# Exercise requirements
Write out the lines below verbatim, character for character, omitting the pictures.

# Exercise material
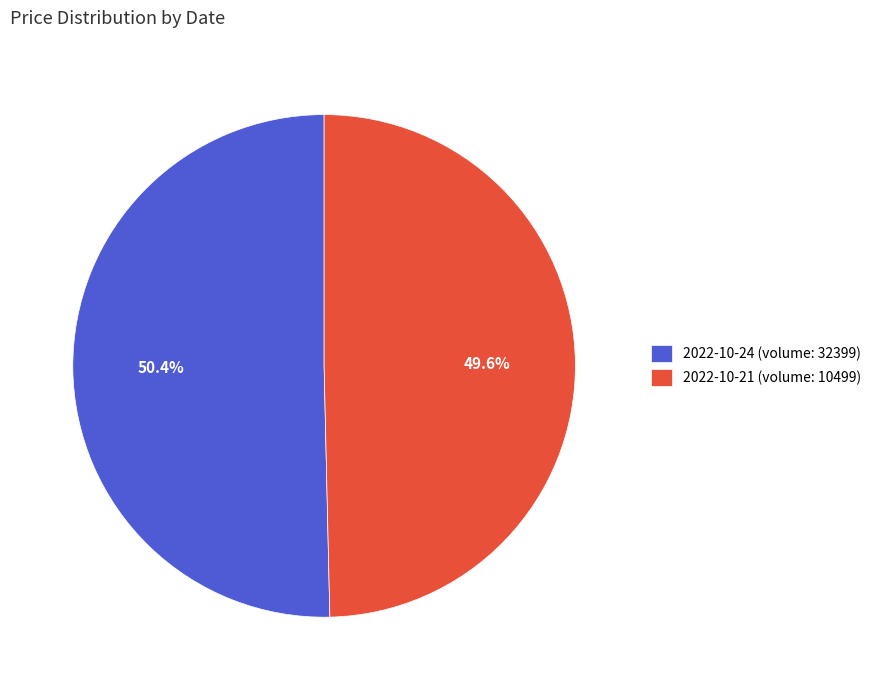

Rank the categories by value from lowest to highest.

2022-10-21 (volume: 10499), 2022-10-24 (volume: 32399)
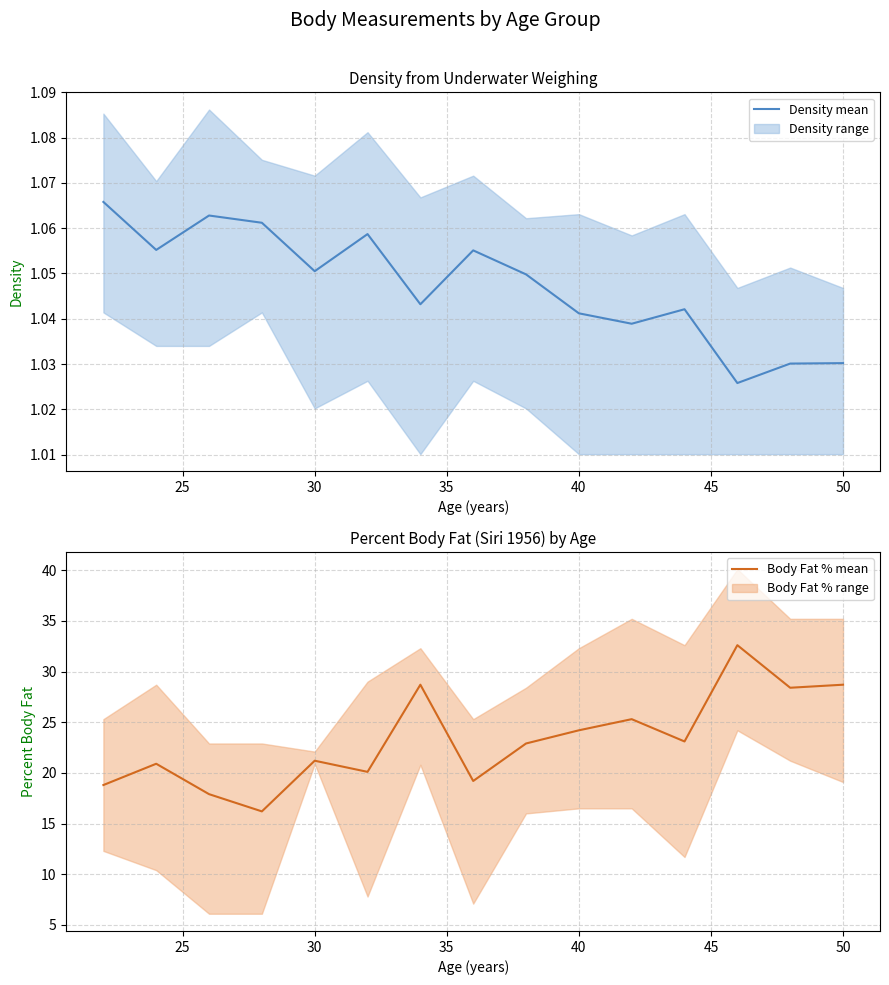

How many distinct data groups are displayed?

2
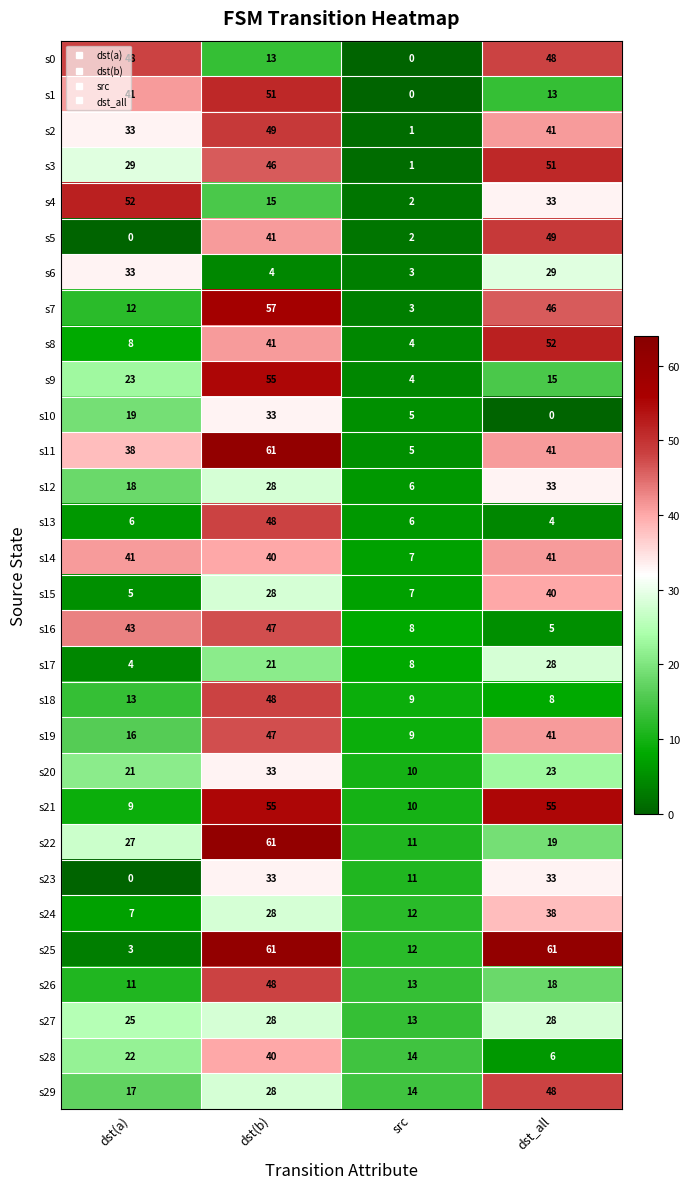

True or false: s4 has a value of 69 at dst(a).

False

# Expected answer
Rank the categories by value from lowest to highest.

2022-10-21 (volume: 10499), 2022-10-24 (volume: 32399)

How many distinct data groups are displayed?

2

True or false: s4 has a value of 69 at dst(a).

False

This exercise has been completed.